Álvaro acredita que o momento é de reavaliação do período, o que provoca nele um temor:

- A discussão não pode ser despolitizada, não podem nos transformar em garotos porra-louca que não fomos. Era um momento histórico específico. Erramos muito, mas toda paixão é cheia de erros. E, pelo menos, tínhamos uma esperança de transformação do mundo, enquanto hoje faltam utopias aos jovens.

A preocupação do historiador Daniel Aarão Reis, dirigente do MR-8 na época do seqüestro e autor da tese "A revolução faltou ao encontro", publicada em 1991, é que a reavaliação atual reforce uma idéia predominante no país.

- Os livros de Gabeira ("O que é isso, companheiro?") e Zuenir Ventura ("1968: O ano que não terminou") ganharam popularidade não só porque eles escrevem bem, mas também por recuperar o passado de maneira suave, bem-humorada e conciliadora com a ditadura. O filme do Bruno Barreto vai além e absolve a ditadura, não por apresentar um torturador com conflitos, mas por mostrar guerrilheiros sem conflitos, simplórios.

Daniel, que foi trocado pelo embaixador alemão em 70, e pôde se exilar, não pôs relatos pessoais em seu livro, optando pela análise da época. Para ele, a guerrilha não venceu o regime por não ter o apoio da sociedade:

- Nós estávamos isolados.

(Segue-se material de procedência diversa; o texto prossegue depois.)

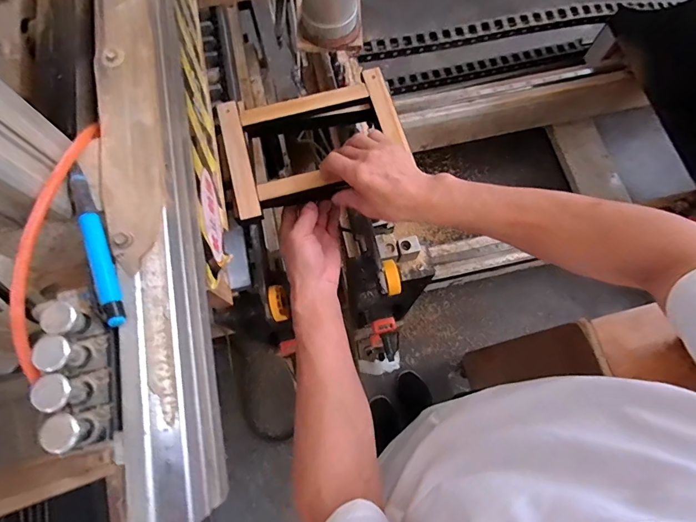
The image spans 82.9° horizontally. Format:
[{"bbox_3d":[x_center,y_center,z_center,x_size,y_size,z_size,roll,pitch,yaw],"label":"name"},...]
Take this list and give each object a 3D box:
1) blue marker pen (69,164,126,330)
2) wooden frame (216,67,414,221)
[{"bbox_3d":[-0.167,-0.014,0.260,0.011,0.010,0.120,-25,74,-7],"label":"blue marker pen"},{"bbox_3d":[-0.046,-0.163,0.542,0.241,0.032,0.179,-15,74,-4],"label":"wooden frame"}]

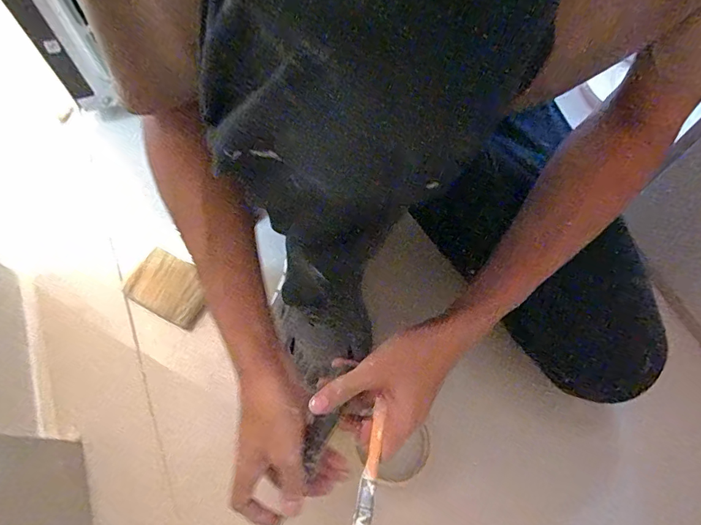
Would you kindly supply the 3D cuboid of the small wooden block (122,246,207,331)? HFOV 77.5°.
[{"bbox_3d":[-0.235,0.036,0.575,0.099,0.036,0.074,24,67,9],"label":"small wooden block"}]

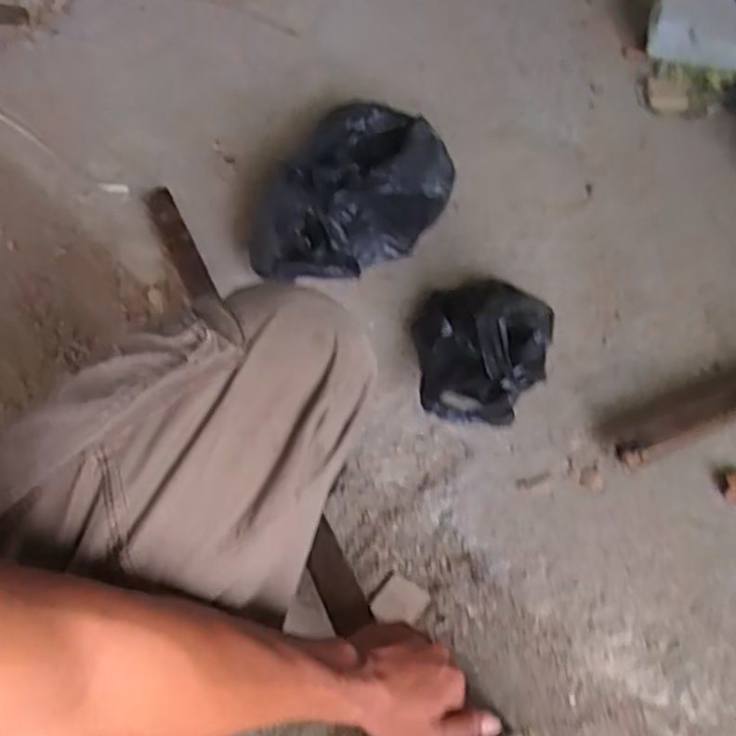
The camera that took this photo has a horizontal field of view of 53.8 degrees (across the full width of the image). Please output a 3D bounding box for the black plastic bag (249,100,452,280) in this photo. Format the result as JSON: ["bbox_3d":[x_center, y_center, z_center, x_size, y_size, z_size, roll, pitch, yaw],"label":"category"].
[{"bbox_3d":[-0.013,-0.225,0.911,0.176,0.116,0.258,25,63,18],"label":"black plastic bag"}]

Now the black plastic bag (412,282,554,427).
[{"bbox_3d":[0.133,-0.024,0.795,0.159,0.107,0.200,-4,58,1],"label":"black plastic bag"}]

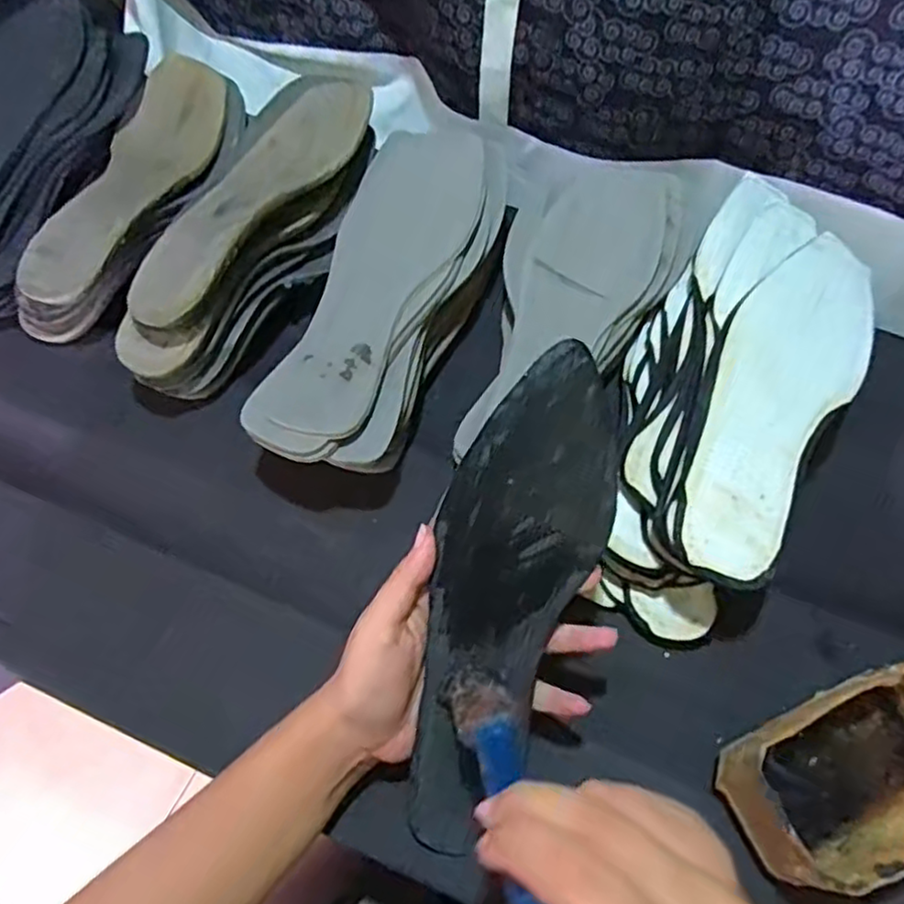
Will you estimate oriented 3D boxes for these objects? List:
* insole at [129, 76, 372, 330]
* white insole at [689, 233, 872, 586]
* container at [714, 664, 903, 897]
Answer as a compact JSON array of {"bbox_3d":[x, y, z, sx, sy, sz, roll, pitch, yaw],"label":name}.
[{"bbox_3d":[-0.130,-0.171,0.457,0.070,0.040,0.227,24,63,10],"label":"insole"},{"bbox_3d":[0.202,-0.045,0.414,0.080,0.007,0.275,35,63,6],"label":"white insole"},{"bbox_3d":[0.205,0.161,0.342,0.129,0.066,0.077,-20,65,-13],"label":"container"}]

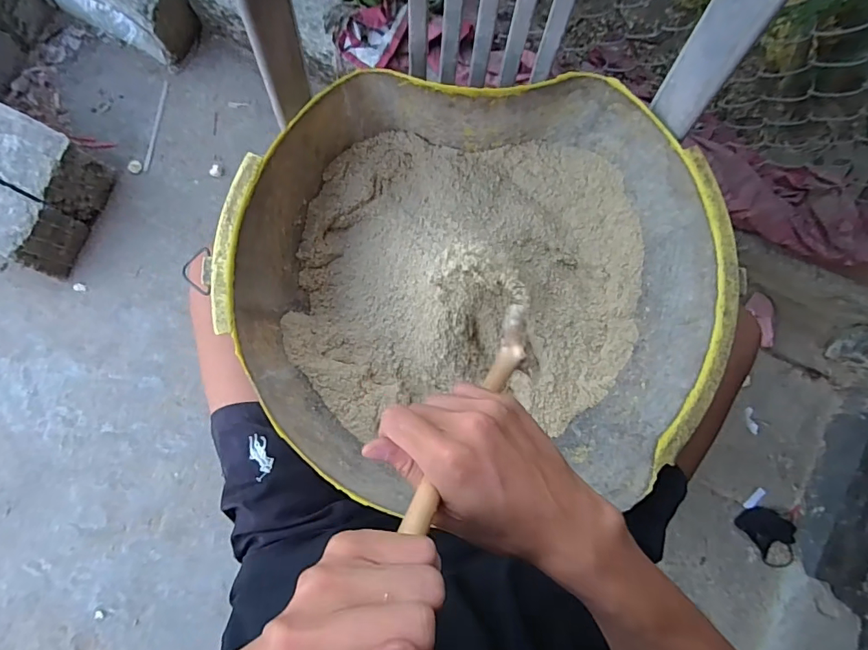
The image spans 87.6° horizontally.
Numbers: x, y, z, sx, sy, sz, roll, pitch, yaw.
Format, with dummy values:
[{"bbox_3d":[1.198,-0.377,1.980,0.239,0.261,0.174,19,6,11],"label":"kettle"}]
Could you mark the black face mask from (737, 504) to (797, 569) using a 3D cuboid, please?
[{"bbox_3d":[0.732,0.451,0.984,0.095,0.022,0.137,-36,89,-3],"label":"black face mask"}]

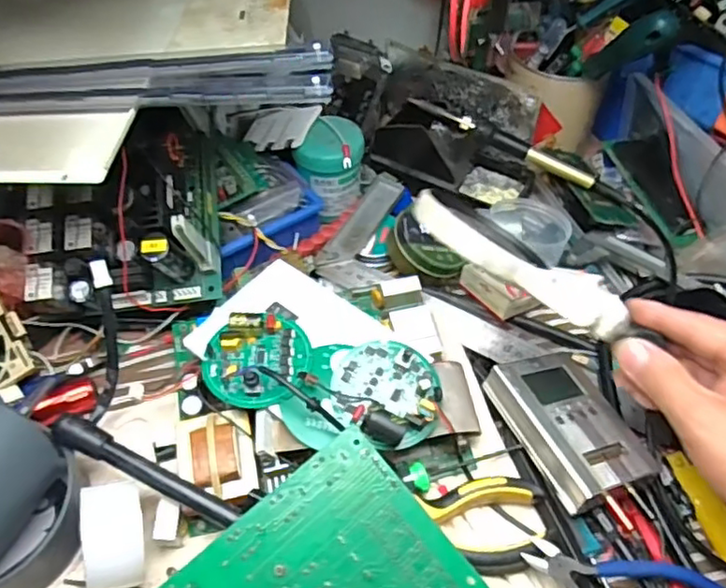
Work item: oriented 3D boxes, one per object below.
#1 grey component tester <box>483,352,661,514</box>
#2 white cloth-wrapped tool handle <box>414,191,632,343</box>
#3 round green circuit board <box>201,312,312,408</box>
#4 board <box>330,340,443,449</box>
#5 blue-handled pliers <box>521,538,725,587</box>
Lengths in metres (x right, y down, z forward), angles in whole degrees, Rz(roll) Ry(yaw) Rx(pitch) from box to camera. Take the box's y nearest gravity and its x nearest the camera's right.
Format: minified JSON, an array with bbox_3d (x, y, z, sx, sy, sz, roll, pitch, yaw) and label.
[{"bbox_3d":[0.138,0.087,0.427,0.069,0.025,0.101,-12,53,-28],"label":"grey component tester"},{"bbox_3d":[0.092,-0.017,0.378,0.142,0.017,0.035,30,55,6],"label":"white cloth-wrapped tool handle"},{"bbox_3d":[-0.070,0.042,0.421,0.070,0.022,0.060,-10,52,-10],"label":"round green circuit board"},{"bbox_3d":[0.017,0.061,0.416,0.066,0.016,0.070,1,51,-1],"label":"board"},{"bbox_3d":[0.148,0.180,0.366,0.115,0.029,0.080,28,55,19],"label":"blue-handled pliers"}]

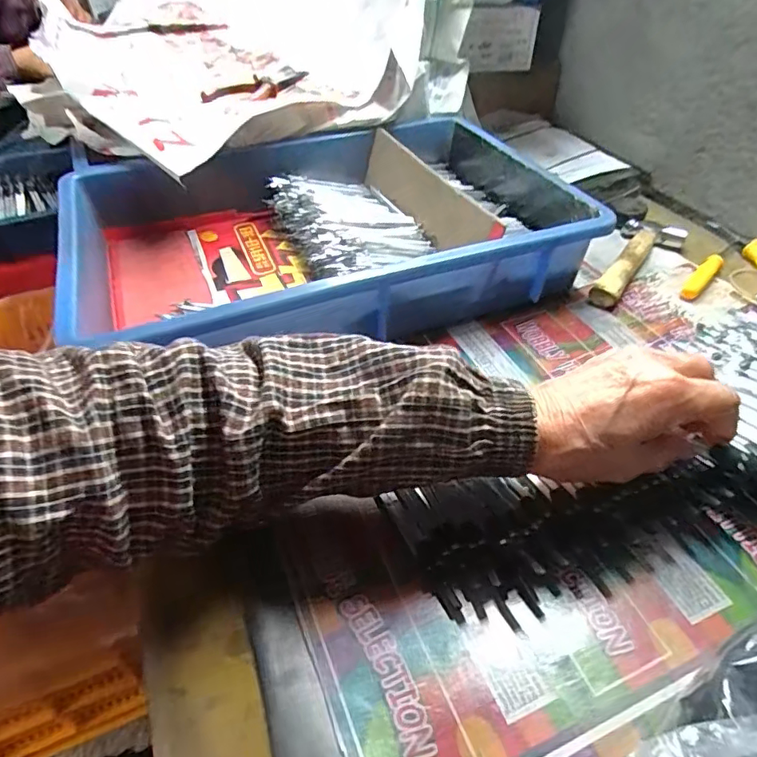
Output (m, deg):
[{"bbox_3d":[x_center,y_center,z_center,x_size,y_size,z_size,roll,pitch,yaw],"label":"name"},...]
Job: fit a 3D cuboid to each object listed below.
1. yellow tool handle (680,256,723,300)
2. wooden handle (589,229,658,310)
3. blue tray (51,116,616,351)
[{"bbox_3d":[0.305,-0.096,0.500,0.075,0.012,0.015,-34,53,-30],"label":"yellow tool handle"},{"bbox_3d":[0.240,-0.111,0.514,0.024,0.017,0.136,26,50,25],"label":"wooden handle"},{"bbox_3d":[-0.048,-0.137,0.503,0.453,0.081,0.284,-14,45,-13],"label":"blue tray"}]

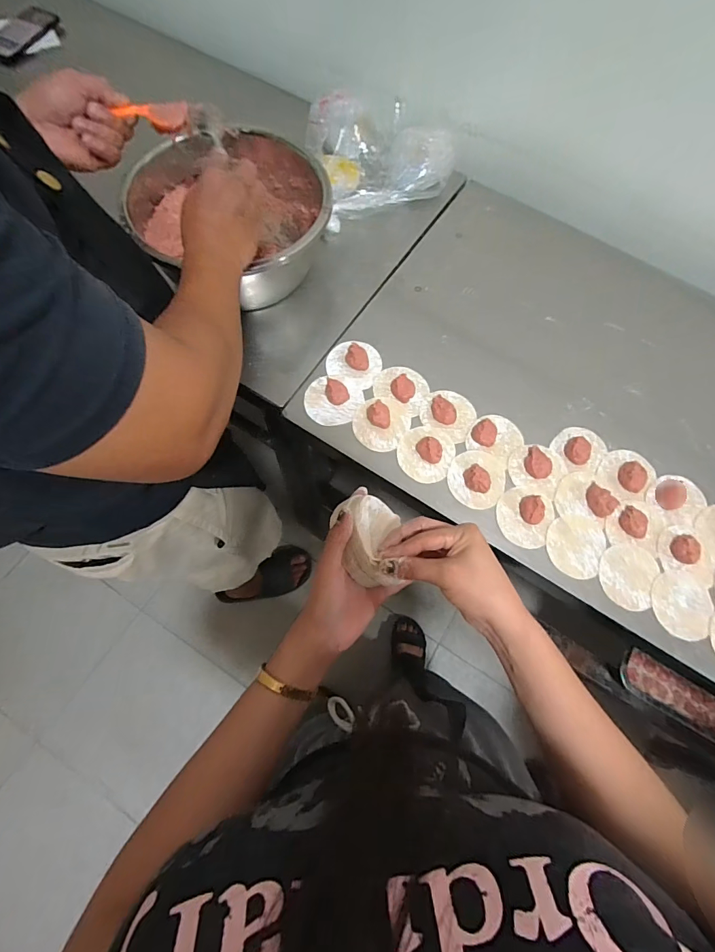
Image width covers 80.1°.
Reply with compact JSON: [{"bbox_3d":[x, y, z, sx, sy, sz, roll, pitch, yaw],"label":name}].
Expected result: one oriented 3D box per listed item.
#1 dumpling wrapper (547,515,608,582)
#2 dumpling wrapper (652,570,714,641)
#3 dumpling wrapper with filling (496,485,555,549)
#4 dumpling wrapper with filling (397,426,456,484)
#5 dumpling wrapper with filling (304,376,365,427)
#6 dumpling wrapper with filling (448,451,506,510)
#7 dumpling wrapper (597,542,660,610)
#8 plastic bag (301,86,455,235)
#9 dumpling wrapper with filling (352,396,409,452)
[{"bbox_3d":[0.292,0.091,0.567,0.074,0.004,0.085,30,72,8],"label":"dumpling wrapper"},{"bbox_3d":[0.420,0.166,0.547,0.077,0.004,0.082,1,71,-2],"label":"dumpling wrapper"},{"bbox_3d":[0.229,0.048,0.573,0.074,0.018,0.087,26,72,6],"label":"dumpling wrapper with filling"},{"bbox_3d":[0.097,-0.034,0.593,0.076,0.018,0.086,24,72,6],"label":"dumpling wrapper with filling"},{"bbox_3d":[-0.034,-0.111,0.614,0.083,0.021,0.076,5,71,-1],"label":"dumpling wrapper with filling"},{"bbox_3d":[0.167,0.000,0.586,0.077,0.017,0.084,1,71,-2],"label":"dumpling wrapper with filling"},{"bbox_3d":[0.356,0.129,0.557,0.072,0.004,0.084,27,72,7],"label":"dumpling wrapper"},{"bbox_3d":[0.020,-0.570,0.747,0.264,0.104,0.214,-26,74,-11],"label":"plastic bag"},{"bbox_3d":[0.033,-0.079,0.604,0.075,0.020,0.080,1,71,-2],"label":"dumpling wrapper with filling"}]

Senão, a ditadura teria sido escorraçada. O que eu condeno é a conciliação com a ditadura. É preciso refletir de maneira crítica sobre ela, pensar o porquê de a sociedade ter dado apoio a ela. Se não for assim, virá um dia outra ditadura, porque temos uma longa tradição autoritária.

O teatro ainda não entrou na esteira atual de reavaliação. Fez isso em 1983, com "A lira dos 20 anos", peça de Paulo César Coutinho (já morto), e em 1985, com "A nossa voz", de Luiz Maria Lima, que tinha a tortura como tema. João das Neves, diretor da peça e autor de um texto sobre os anos de chumbo ("A pandorga e a lei"), acredita que o teatro virá a tratar novamente do assunto:

- A tortura foi um problema que vivemos no regime militar, mas que também existe no regime democrático, contra minorias e pobres. O teatro certamente fará uma reflexão sobre isso.